From December 19 through Jan. 2, 2013, Fannie will halt evictions of homeowners in a single-family property and in apartments with up to four units that are financed by a mortgage from the government-sponsored enterprise. Freddie, the nation's other main provider of government-backed housing loans, will stop foreclosures for the same the type of homes from December 17 through Jan. 2, 2013.
JPMorgan Chase also is temporarily ceasing foreclosures. The banking giant said in a statement that it would suspend all evictions beginning December 19 through Jan. 1.
"We're taking this step in support of families who have faced financial challenges and gone through a foreclosure," said Terry Edwards, an executive vice president in Fannie Mae's credit management division, in a statement. "The holidays are a chance to be with loved ones and we want to relieve some stress at this time of year."
Edwards said borrowers who are struggling with their house payments should contact Fannie as soon as possible.

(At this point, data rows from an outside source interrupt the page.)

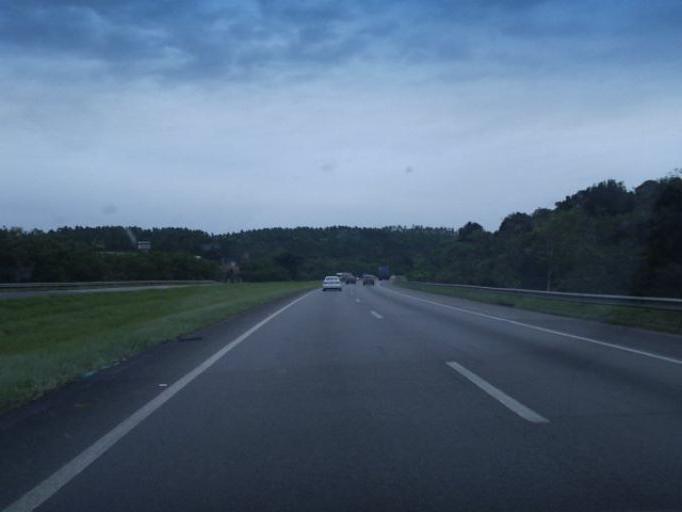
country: BR
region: Sao Paulo
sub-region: Registro
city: Registro
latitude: -24.5626
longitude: -47.8684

Although the news is likely to bring a measure of relief to homeowners at imminent risk of eviction, the respite will be brief. Freddie noted that firms that handle evictions for the company will continue filing foreclosure documents, such as default notices, so evictions can resume after January 2 of next year.

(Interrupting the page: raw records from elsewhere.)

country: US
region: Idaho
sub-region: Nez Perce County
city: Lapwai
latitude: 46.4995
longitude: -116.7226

Fannie and Freddie, which finance the housing market by purchasing mortgages from lenders, are government-owned. They were seized by federal authorities in 2008 after the agencies suffered massive financial losses stemming from the housing crash.

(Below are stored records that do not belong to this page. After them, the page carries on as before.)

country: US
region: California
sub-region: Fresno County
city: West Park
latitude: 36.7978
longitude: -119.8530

Following superstorm Sandy, both agencies said that they would suspend evictions and foreclosures in affected areas for 90 days. For borrowers with a Fannie loan, that foreclosure moratorium will last through Feb. 1, 2013, while for Freddie customers the suspension lasts through next February.
The Federal Housing Administration in November also halted foreclosures on federally insured homes in storm-hit areas of Connecticut, New Jersey, New York and Rhode Island.
Foreclosure activity has fallen in recent months. According to real estate research firm CoreLogic, 58,000 foreclosures were completed in October, down 17 percent from the year-ago period.
Still, foreclosures remain elevated. Between 2000 and 2006, when the bubble in housing prices started to deflate, an average of roughly 21,000 foreclosures were completed each year. Roughly 1.3 million homes, or 3.2 percent of all properties with a mortgage, were in some process of foreclosure as of October, down from 1.5 million in the same period last year, according to the firm.